The “Magical” 3% Barrier of 10-Year US Treasuries
It became earth-shattering news, last week. For a short, very short time, the 10-year rate on US sovereign debt broke through its magical three-percent barrier. And as a result, all alarms went off. Various scenarios were dusted off, because now it was serious.
First, the stock market would possibly fall off a cliff. Another ten basis points would truly make a difference: discounting future cash flows of corporate businesses at higher rates would lead to a long-awaited stock market correction.
Second, the bubble in bonds would finally burst: this would lead to enormous losses for holders of such bonds.
Third, increasing rates mean bad news for gold. As we have shown many times, gold goes well with a low or negative real interest rate. The cheaper a future dollar (or euro), the better.
And last: breaking through the magical three-percent barrier could imply a further normalization of the economy. Long-term rates would reach historically reasonable levels (say take and give four percent) any time soon. The demand for long-term credit – the driver of economic growth – is apparently getting stronger. The three-percent barrier is the end-game, a climax, to a long-awaited economic recovery after the 2008-crisis ended.
But … Nothing Could Be Further from the Truth
Nevertheless, many were drawing conclusions a bit too soon, as we have also observed on multiple occasions in the past years. The 10-year rate declined back to below the three-percent level. It almost seemed as if the public already gathered to celebrate Brazil’s next World Championship title, before Brazil really reached the final and actually won the cup. And the scenarios were put back on the shelf again.
And according to my judgment, the above scenario is one out of many possible scenarios: a scenario that without a doubt will become reality at some point, but perhaps not in the sequence that many expect.
The past few weeks, the dollar strengthened again: after the euro-dollar rate rose to a level as high as 1.25 earlier this year, the dollar is recouping some of its losses and currently stands at 1.20. The reason behind the stronger dollar is the same as in the past years: while the Fed rose rates earlier this year, the ECB hesitated. The economic growth in the Eurozone seems to be slowing somewhat. In July, the ECB will again (publicly) indicate where monetary policy will be heading.
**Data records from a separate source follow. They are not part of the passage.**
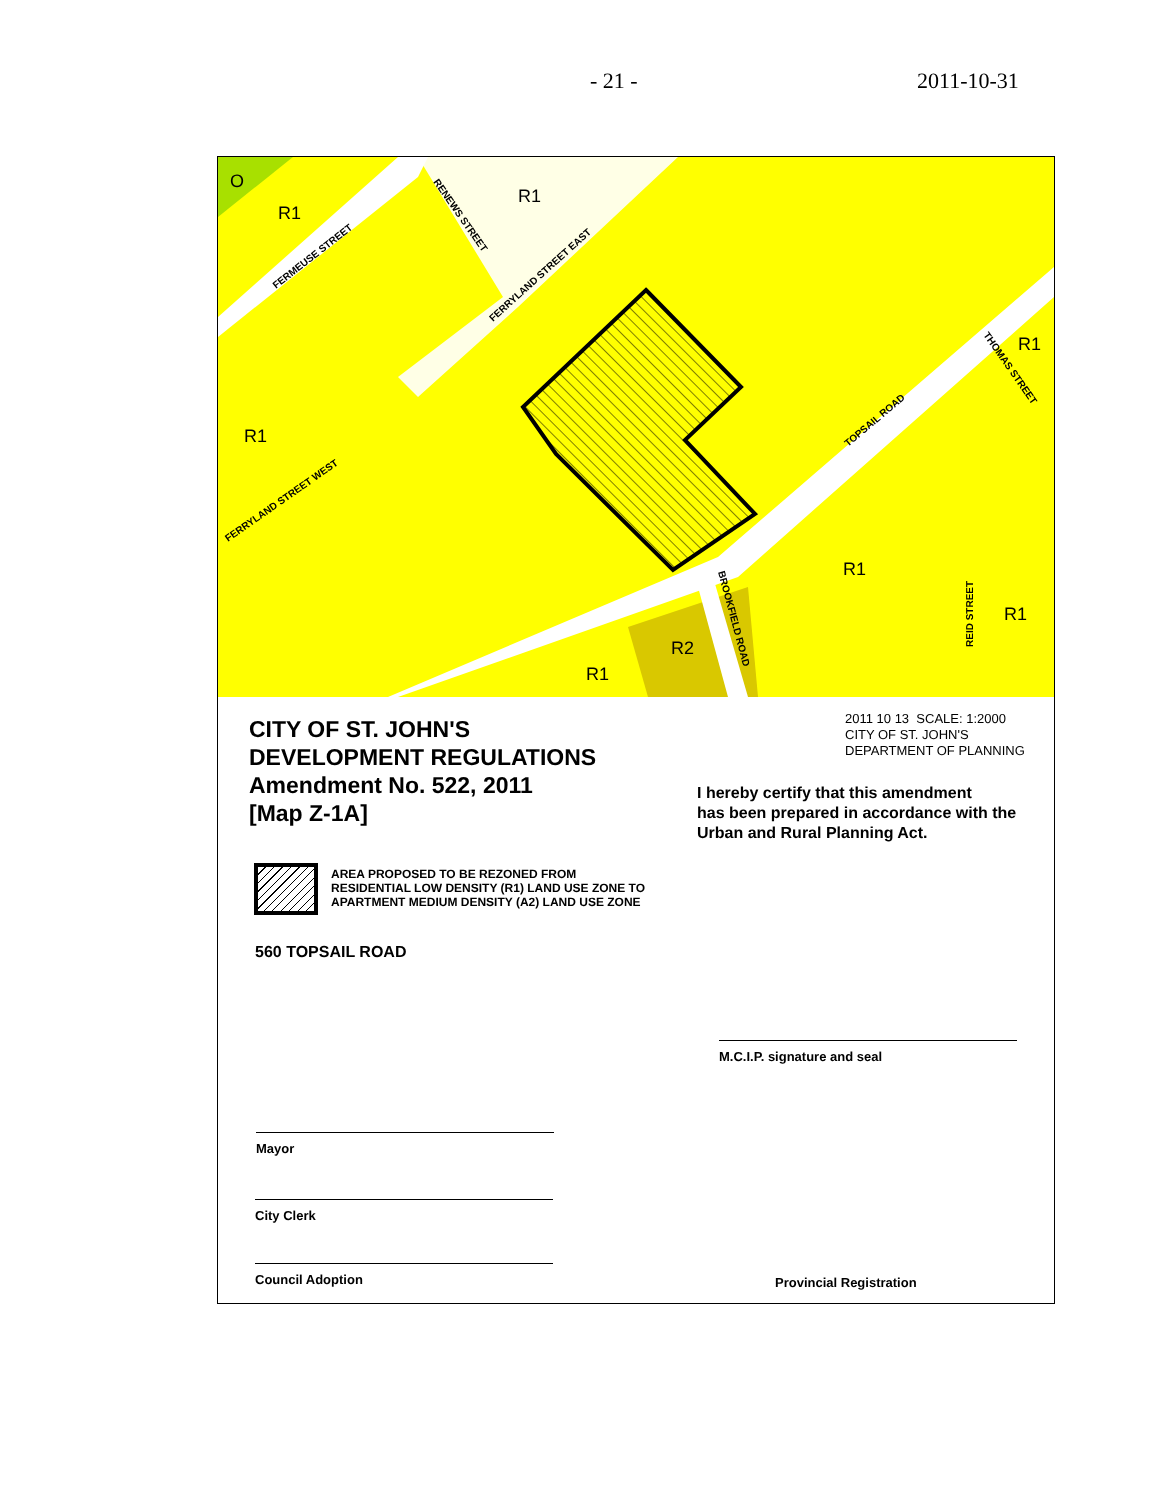- 21 - 2011-10-31
O
R1
R1
R1
R1
R1
R1
R2
R1
FERMEUSE STREET
RENEWS STREET
FERRYLAND STREET EAST
FERRYLAND STREET WEST
TOPSAIL ROAD
THOMAS STREET
BROOKFIELD ROAD
REID STREET
CITY OF ST. JOHN'S
DEVELOPMENT REGULATIONS
Amendment No. 522, 2011
[Map Z-1A]
2011 10 13 SCALE: 1:2000
CITY OF ST. JOHN'S
DEPARTMENT OF PLANNING
I hereby certify that this amendment
has been prepared in accordance with the
Urban and Rural Planning Act.
AREA PROPOSED TO BE REZONED FROM
RESIDENTIAL LOW DENSITY (R1) LAND USE ZONE TO
APARTMENT MEDIUM DENSITY (A2) LAND USE ZONE
560 TOPSAIL ROAD
M.C.I.P. signature and seal
Mayor
City Clerk
Council Adoption
Provincial Registration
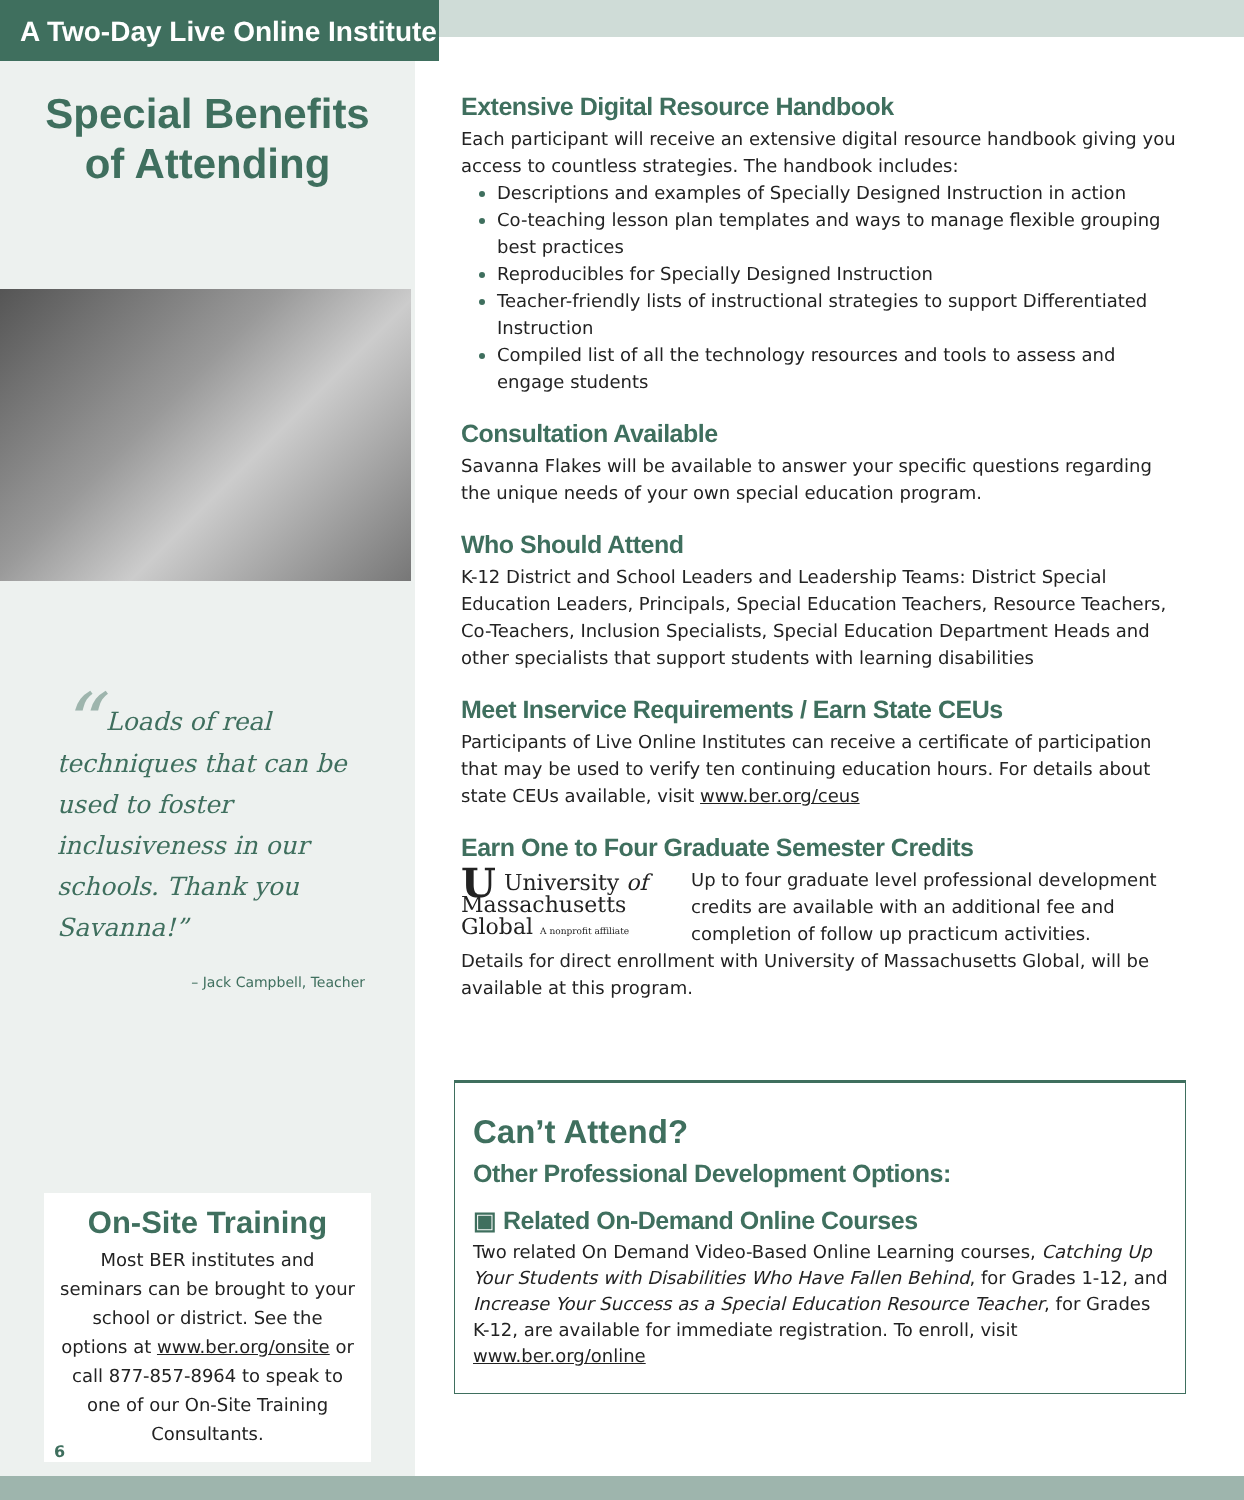A Two-Day Live Online Institute
Special Benefits
of Attending
“ Loads of real techniques that can be used to foster inclusiveness in our schools. Thank you Savanna!”
– Jack Campbell, Teacher
On-Site Training
Most BER institutes and seminars can be brought to your school or district. See the options at www.ber.org/onsite or call 877-857-8964 to speak to one of our On-Site Training Consultants.
6
Extensive Digital Resource Handbook
Each participant will receive an extensive digital resource handbook giving you access to countless strategies. The handbook includes:
Descriptions and examples of Specially Designed Instruction in action
Co-teaching lesson plan templates and ways to manage flexible grouping best practices
Reproducibles for Specially Designed Instruction
Teacher-friendly lists of instructional strategies to support Differentiated Instruction
Compiled list of all the technology resources and tools to assess and engage students
Consultation Available
Savanna Flakes will be available to answer your specific questions regarding the unique needs of your own special education program.
Who Should Attend
K-12 District and School Leaders and Leadership Teams: District Special Education Leaders, Principals, Special Education Teachers, Resource Teachers, Co-Teachers, Inclusion Specialists, Special Education Department Heads and other specialists that support students with learning disabilities
Meet Inservice Requirements / Earn State CEUs
Participants of Live Online Institutes can receive a certificate of participation that may be used to verify ten continuing education hours. For details about state CEUs available, visit www.ber.org/ceus
Earn One to Four Graduate Semester Credits
UUniversity of
Massachusetts
Global A nonprofit affiliate
Up to four graduate level professional development credits are available with an additional fee and completion of follow up practicum activities.
Details for direct enrollment with University of Massachusetts Global, will be available at this program.
Can’t Attend?
Other Professional Development Options:
▣ Related On-Demand Online Courses
Two related On Demand Video-Based Online Learning courses, Catching Up Your Students with Disabilities Who Have Fallen Behind, for Grades 1-12, and Increase Your Success as a Special Education Resource Teacher, for Grades K-12, are available for immediate registration. To enroll, visit www.ber.org/online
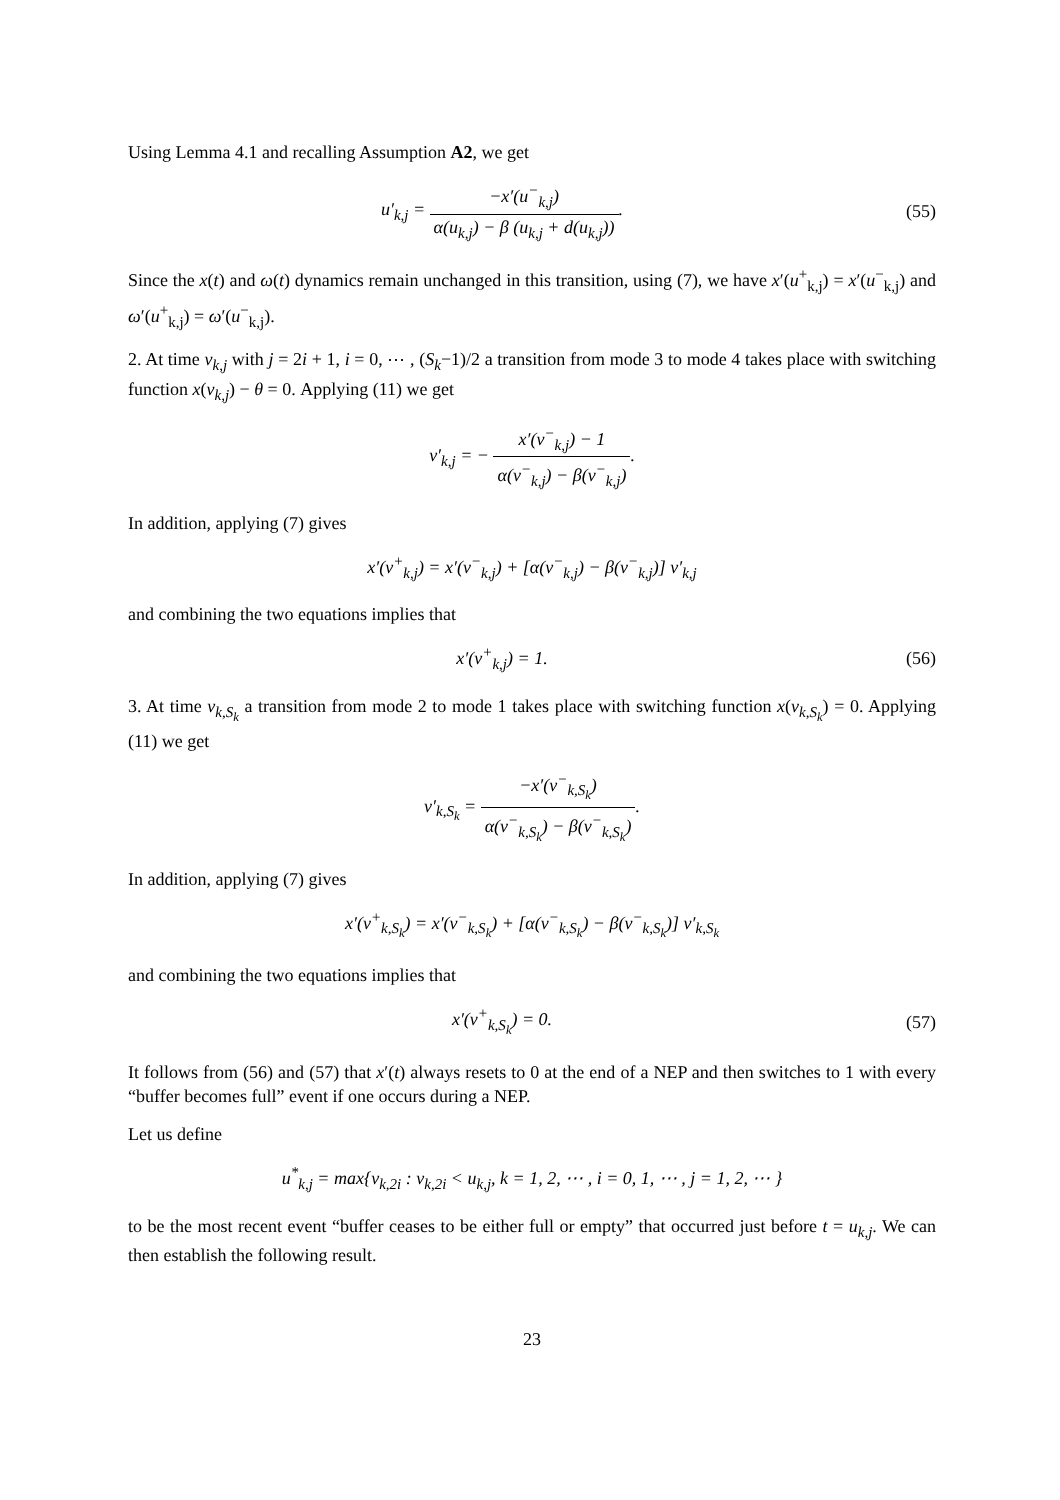Using Lemma 4.1 and recalling Assumption A2, we get
u′<sub>k,j</sub> = −x′(u<sup>−</sup><sub>k,j</sub>) α(u<sub>k,j</sub>) − β (u<sub>k,j</sub> + d(u<sub>k,j</sub>)).
(55)
Since the x(t) and ω(t) dynamics remain unchanged in this transition, using (7), we have x′(u<sup>+</sup><sub>k,j</sub>) = x′(u<sup>−</sup><sub>k,j</sub>) and ω′(u<sup>+</sup><sub>k,j</sub>) = ω′(u<sup>−</sup><sub>k,j</sub>).
2. At time v<sub>k,j</sub> with j = 2i + 1, i = 0, ⋯ , (S<sub>k</sub>−1)/2 a transition from mode 3 to mode 4 takes place with switching function x(v<sub>k,j</sub>) − θ = 0. Applying (11) we get
v′<sub>k,j</sub> = − x′(v<sup>−</sup><sub>k,j</sub>) − 1 α(v<sup>−</sup><sub>k,j</sub>) − β(v<sup>−</sup><sub>k,j</sub>).
In addition, applying (7) gives
x′(v<sup>+</sup><sub>k,j</sub>) = x′(v<sup>−</sup><sub>k,j</sub>) + [α(v<sup>−</sup><sub>k,j</sub>) − β(v<sup>−</sup><sub>k,j</sub>)] v′<sub>k,j</sub>
and combining the two equations implies that
x′(v<sup>+</sup><sub>k,j</sub>) = 1. (56)
3. At time v<sub>k,S<sub>k</sub></sub> a transition from mode 2 to mode 1 takes place with switching function x(v<sub>k,S<sub>k</sub></sub>) = 0. Applying (11) we get
v′<sub>k,S<sub>k</sub></sub> = −x′(v<sup>−</sup><sub>k,S<sub>k</sub></sub>) α(v<sup>−</sup><sub>k,S<sub>k</sub></sub>) − β(v<sup>−</sup><sub>k,S<sub>k</sub></sub>).
In addition, applying (7) gives
x′(v<sup>+</sup><sub>k,S<sub>k</sub></sub>) = x′(v<sup>−</sup><sub>k,S<sub>k</sub></sub>) + [α(v<sup>−</sup><sub>k,S<sub>k</sub></sub>) − β(v<sup>−</sup><sub>k,S<sub>k</sub></sub>)] v′<sub>k,S<sub>k</sub></sub>
and combining the two equations implies that
x′(v<sup>+</sup><sub>k,S<sub>k</sub></sub>) = 0. (57)
It follows from (56) and (57) that x′(t) always resets to 0 at the end of a NEP and then switches to 1 with every “buffer becomes full” event if one occurs during a NEP.
Let us define
u<sup>*</sup><sub>k,j</sub> = max{v<sub>k,2i</sub> : v<sub>k,2i</sub> < u<sub>k,j</sub>, k = 1, 2, ⋯ , i = 0, 1, ⋯ , j = 1, 2, ⋯ }
to be the most recent event “buffer ceases to be either full or empty” that occurred just before t = u<sub>k,j</sub>. We can then establish the following result.
23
Another scenario is, according to my judgment, likelier: contrary to what many think, especially short-term rates and not so much long-term rates will rise. Better yet: long-term interest rates might even initially decline, when US Treasuries will turn out to be the world’s ultimate “safe haven asset” yet again. All this will go together with a severe correction of US (and European) stock markets. Gold will probably suffer until that point – or even during the correction or crisis – to only rally at a later point. Only at a later point will real long-term yields probably reach far beyond current levels.